WHAT YOU SHOULD DO =
Write the data below out again in full, exactly as shown.

START STORED DATA

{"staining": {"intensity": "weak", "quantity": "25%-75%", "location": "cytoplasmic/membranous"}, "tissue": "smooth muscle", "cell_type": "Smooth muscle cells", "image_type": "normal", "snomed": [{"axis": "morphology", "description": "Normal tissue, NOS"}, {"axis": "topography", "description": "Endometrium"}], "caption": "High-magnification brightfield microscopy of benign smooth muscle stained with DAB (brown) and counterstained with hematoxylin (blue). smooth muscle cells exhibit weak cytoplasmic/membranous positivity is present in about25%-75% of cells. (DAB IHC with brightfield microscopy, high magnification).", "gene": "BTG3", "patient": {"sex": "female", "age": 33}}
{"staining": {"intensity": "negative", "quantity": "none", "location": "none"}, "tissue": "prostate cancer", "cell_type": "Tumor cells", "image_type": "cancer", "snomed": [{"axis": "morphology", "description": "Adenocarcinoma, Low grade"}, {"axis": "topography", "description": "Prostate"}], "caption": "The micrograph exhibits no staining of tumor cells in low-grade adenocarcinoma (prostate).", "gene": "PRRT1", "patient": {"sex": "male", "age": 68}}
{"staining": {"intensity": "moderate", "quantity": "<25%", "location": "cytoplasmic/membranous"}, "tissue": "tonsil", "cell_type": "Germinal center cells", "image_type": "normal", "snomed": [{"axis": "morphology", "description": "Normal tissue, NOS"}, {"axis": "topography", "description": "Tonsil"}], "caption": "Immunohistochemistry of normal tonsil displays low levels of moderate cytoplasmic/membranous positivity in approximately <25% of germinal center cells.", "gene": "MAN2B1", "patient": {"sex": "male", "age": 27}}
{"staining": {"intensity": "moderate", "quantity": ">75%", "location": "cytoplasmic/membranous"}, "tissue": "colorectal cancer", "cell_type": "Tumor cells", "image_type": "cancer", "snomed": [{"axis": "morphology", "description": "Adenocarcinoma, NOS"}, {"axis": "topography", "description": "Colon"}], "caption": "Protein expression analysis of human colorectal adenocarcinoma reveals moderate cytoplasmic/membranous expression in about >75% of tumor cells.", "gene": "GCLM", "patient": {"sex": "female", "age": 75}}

END STORED DATA

WRITTEN RESPONSE =
{"staining": {"intensity": "weak", "quantity": "25%-75%", "location": "cytoplasmic/membranous"}, "tissue": "smooth muscle", "cell_type": "Smooth muscle cells", "image_type": "normal", "snomed": [{"axis": "morphology", "description": "Normal tissue, NOS"}, {"axis": "topography", "description": "Endometrium"}], "caption": "High-magnification brightfield microscopy of benign smooth muscle stained with DAB (brown) and counterstained with hematoxylin (blue). smooth muscle cells exhibit weak cytoplasmic/membranous positivity is present in about25%-75% of cells. (DAB IHC with brightfield microscopy, high magnification).", "gene": "BTG3", "patient": {"sex": "female", "age": 33}}
{"staining": {"intensity": "negative", "quantity": "none", "location": "none"}, "tissue": "prostate cancer", "cell_type": "Tumor cells", "image_type": "cancer", "snomed": [{"axis": "morphology", "description": "Adenocarcinoma, Low grade"}, {"axis": "topography", "description": "Prostate"}], "caption": "The micrograph exhibits no staining of tumor cells in low-grade adenocarcinoma (prostate).", "gene": "PRRT1", "patient": {"sex": "male", "age": 68}}
{"staining": {"intensity": "moderate", "quantity": "<25%", "location": "cytoplasmic/membranous"}, "tissue": "tonsil", "cell_type": "Germinal center cells", "image_type": "normal", "snomed": [{"axis": "morphology", "description": "Normal tissue, NOS"}, {"axis": "topography", "description": "Tonsil"}], "caption": "Immunohistochemistry of normal tonsil displays low levels of moderate cytoplasmic/membranous positivity in approximately <25% of germinal center cells.", "gene": "MAN2B1", "patient": {"sex": "male", "age": 27}}
{"staining": {"intensity": "moderate", "quantity": ">75%", "location": "cytoplasmic/membranous"}, "tissue": "colorectal cancer", "cell_type": "Tumor cells", "image_type": "cancer", "snomed": [{"axis": "morphology", "description": "Adenocarcinoma, NOS"}, {"axis": "topography", "description": "Colon"}], "caption": "Protein expression analysis of human colorectal adenocarcinoma reveals moderate cytoplasmic/membranous expression in about >75% of tumor cells.", "gene": "GCLM", "patient": {"sex": "female", "age": 75}}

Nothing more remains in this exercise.